COMPLETE THE FOLLOWING -
1: Transcribe the blog post about flying out of Bristol word for word, starting at "I'm headed to" and ending at "car for me?".
2: Continue the blog post about flying out of Bristol, picking up right after its final sentence.

PAGE EXTRACT -
Thursday, September 25, 2014

This is Not New York.

I'm headed to Anderson Bookstore's Young Adult Literature conference outside Chicago tomorrow. I got my itinerary yesterday at 7:40 pm, which seemed a little late to me, and my publicist* asked, could I get myself to the airport tomorrow, or did they need to send a car for me?

I understand that these questions make sense in Manhattan, where plenty of people don't bother owning their own vehicles, and where getting to the airport by public transportation is a big pain in the neck. But this is Bristol, honey. I'm not sure exactly how one "sends a car." Do we have taxis? Anywhere? We have some buses that run downtown, and out to the hospital and the Bass Pro Shop on one edge and the Wal-Mart on the other. I don't think the buses go to the airport; I know they don't go to my farm.

I'd already had to explain to the folks in New York that my local airport was Tri-Cities, which meant it sat equidistant between Bristol, Johnson City, and Kingsport, which gave us enough population to support a regional airport. Then my publicist's assistant expressed surprise that I couldn't get direct flights to Chicago from Bristol. Well, no, I told her. You can fly direct to Charlotte or Atlanta, your choice. Even when I'm flying from Bristol to Nashville I go though Atlanta. Were I to fly from Bristol to Knoxville (not that anyone ever would) I would o it through Atlanta. Or Charlotte. My choice.

PROVIDED INFORMATION -
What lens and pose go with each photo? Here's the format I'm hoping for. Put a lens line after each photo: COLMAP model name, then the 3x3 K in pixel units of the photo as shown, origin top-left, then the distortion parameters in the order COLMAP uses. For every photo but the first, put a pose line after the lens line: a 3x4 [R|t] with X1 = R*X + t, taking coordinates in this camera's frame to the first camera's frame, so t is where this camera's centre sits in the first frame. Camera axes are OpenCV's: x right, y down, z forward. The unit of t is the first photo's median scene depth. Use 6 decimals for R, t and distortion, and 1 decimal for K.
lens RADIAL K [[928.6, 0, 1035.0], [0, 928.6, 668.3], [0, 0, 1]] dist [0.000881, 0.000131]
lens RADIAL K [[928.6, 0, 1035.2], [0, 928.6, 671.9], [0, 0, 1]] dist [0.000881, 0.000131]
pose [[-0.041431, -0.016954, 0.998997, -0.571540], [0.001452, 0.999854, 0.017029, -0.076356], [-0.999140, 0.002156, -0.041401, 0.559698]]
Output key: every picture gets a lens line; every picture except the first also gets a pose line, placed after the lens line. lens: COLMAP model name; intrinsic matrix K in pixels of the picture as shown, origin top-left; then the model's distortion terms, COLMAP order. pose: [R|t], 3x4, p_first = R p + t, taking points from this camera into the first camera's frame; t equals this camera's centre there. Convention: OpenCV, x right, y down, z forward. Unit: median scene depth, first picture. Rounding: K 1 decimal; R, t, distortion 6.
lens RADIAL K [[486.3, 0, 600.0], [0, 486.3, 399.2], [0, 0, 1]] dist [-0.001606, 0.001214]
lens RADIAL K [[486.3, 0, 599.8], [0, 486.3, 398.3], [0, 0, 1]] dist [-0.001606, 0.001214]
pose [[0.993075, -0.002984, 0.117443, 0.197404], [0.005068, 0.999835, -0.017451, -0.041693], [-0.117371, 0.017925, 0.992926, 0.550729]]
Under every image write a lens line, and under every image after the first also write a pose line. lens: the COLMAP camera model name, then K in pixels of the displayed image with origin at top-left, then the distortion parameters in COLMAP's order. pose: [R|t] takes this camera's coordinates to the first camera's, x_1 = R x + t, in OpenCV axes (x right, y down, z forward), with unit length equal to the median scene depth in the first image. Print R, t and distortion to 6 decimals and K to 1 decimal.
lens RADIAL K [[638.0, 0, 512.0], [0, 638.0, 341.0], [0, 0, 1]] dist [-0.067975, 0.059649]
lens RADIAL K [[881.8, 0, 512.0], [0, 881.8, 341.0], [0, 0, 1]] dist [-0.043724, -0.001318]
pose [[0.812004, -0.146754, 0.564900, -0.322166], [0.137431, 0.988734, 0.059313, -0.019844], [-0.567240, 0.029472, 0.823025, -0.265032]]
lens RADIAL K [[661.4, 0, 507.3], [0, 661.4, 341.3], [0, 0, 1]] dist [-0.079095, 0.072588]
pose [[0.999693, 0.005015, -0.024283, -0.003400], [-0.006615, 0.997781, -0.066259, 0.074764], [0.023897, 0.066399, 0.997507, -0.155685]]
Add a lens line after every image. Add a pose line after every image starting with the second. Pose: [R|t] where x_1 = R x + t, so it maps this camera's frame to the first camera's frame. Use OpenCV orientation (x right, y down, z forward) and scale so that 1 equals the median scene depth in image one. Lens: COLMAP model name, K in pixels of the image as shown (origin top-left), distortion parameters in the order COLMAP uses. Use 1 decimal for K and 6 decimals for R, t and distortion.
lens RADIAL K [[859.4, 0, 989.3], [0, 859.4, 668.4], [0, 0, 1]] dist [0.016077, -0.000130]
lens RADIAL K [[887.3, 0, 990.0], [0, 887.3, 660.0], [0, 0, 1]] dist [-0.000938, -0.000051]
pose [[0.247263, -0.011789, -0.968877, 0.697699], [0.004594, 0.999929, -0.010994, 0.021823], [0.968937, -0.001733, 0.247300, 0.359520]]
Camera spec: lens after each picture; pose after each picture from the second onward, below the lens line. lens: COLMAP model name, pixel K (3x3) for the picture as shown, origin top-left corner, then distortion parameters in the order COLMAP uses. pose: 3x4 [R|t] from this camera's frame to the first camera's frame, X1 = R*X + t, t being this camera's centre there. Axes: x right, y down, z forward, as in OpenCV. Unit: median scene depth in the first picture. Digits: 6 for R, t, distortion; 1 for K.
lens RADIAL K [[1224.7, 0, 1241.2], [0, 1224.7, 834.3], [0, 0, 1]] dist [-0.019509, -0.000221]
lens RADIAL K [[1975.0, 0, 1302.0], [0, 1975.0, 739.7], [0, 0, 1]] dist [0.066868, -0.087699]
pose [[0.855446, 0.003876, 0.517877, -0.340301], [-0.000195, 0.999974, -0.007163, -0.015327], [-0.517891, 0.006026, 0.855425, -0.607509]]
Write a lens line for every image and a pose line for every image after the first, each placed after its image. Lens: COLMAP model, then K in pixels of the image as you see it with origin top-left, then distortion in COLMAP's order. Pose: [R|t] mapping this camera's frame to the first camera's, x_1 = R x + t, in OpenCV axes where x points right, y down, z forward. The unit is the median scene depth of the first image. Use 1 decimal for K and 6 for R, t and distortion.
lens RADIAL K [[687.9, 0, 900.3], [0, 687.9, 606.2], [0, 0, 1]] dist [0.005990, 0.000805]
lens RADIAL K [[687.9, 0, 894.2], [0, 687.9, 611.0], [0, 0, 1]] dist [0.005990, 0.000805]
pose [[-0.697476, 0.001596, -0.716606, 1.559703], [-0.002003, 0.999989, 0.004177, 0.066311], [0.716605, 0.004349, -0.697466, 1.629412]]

ANSWERS GIVEN -
1:
I'm headed to Anderson Bookstore's Young Adult Literature conference outside Chicago tomorrow. I got my itinerary yesterday at 7:40 pm, which seemed a little late to me, and my publicist* asked, could I get myself to the airport tomorrow, or did they need to send a car for me?

2:
The plus side is that the far-away airport parking costs $8 per day and is only 10 feet farther from the terminal than the close airport parking ($12 per day). Also it takes 5 minutes to go through security, or 7 if the person in front of you has never flown before and doesn't know they have to take off their shoes and get rid of the extra-large tube of toothpaste they put in their carry-on. It's a friendly sort of airport. Once when we ended up driving back from the Atlanta airport in a rental car (long story), I went to take the rental back to the Bristol airport and forgot to fill it up with gas. The clerk handed the keys back to me. "Honey," he said, "Drive down to the Citgo, fill it up, and bring it back. Otherwise it's going to cost you an extra eighty bucks."

If I really needed a way to get to the airport tomorrow, I'd just call a friend. Someone would take me no problem, in the same way that I've taken people or picked them up when needed. But I'll be taking the surviving dog to the kennel anyhow, and stopping at the bank for some traveling money, and then maybe swinging through the Pal's drive-thru for a big iced tea. I wish the folks in Manhattan would visit sometimes. I'd love for them to understand how we live around here.

*For those of you wondering how I got a publicist, the answer is that when you are published by mainstream publishers they have them in-house, and assign each author one. They're really ramping up the publicity for The War That Saved My Life, which is exciting and terrifying all at the same time.